鄧 綏(とう すい、81年 - 121年)は、中国後漢和帝の2番目の皇后で、南陽郡新野県の人。太傅の鄧禹の孫娘。父は鄧訓。母は陰麗華の従弟の娘。兄に鄧騭。

鄧皇后
後漢の皇后
在位 102年 - 105年

全名 鄧綏
別称 和熹皇后
出生 建初6年(81年
死去 永寧2年(121年
埋葬 順陵
配偶者 和帝
氏族 南陽鄧氏
父親 鄧訓
母親 陰氏(新野君)
祖父 鄧禹
兄弟 鄧騭
鄧京
鄧悝
鄧弘
鄧閶
立后前身位 貴人
テンプレートを表示

生涯編集

幼き頃に祖母の太傅夫人に可愛がられた。6歳で『史書』を勉強した。その後も『論語』・『詩経』などを誦したため、家族は「諸生」と呼んだ。

永元7年(95年)、15歳で和帝の後宮に入った。身長は七尺二寸(約165センチ)。類いまれな美貌の持ち主だったため、周りの人がみんな驚いたという。和帝に深く寵愛を受け、翌年に貴人となった。丁寧に陰皇后に仕えたが、皇后から嫉視された。永元14年(102年)、陰皇后は廃位された。和帝が鄧綏を皇后にしようとした。鄧綏は辞退したが、まだ皇后に立てられている。

元興元年(105年)、和帝は死去した。鄧綏は皇太后として臨朝し、劉隆を皇帝に擁立した。その兄の車騎将軍鄧騭と共に朝政を運営していた。しかし延平元年(106年)、殤帝は2歳で死去し、13歳の劉祜が擁立された。鄧氏の臨朝は継続し、鄧騭が朝政を運営した。
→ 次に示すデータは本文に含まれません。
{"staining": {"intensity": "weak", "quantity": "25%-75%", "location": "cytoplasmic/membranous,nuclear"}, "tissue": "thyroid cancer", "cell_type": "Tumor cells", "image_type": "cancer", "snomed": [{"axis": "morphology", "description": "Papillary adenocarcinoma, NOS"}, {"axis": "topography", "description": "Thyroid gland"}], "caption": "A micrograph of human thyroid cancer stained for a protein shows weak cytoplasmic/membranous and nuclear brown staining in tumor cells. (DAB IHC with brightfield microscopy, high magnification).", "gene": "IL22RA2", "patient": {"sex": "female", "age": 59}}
摂政をしていた鄧兄妹は他の外戚に比べて良質であり、鄧綏は班昭に経書の講義を受けたりした人物であった。鄧騭も1万戸の領地を受けた後で更に3千戸の加増を申し渡されたときに固辞して受け取らなかったという。

永寧2年(121年)死去した。和熹皇后の諡号が贈られ、順陵に合葬された。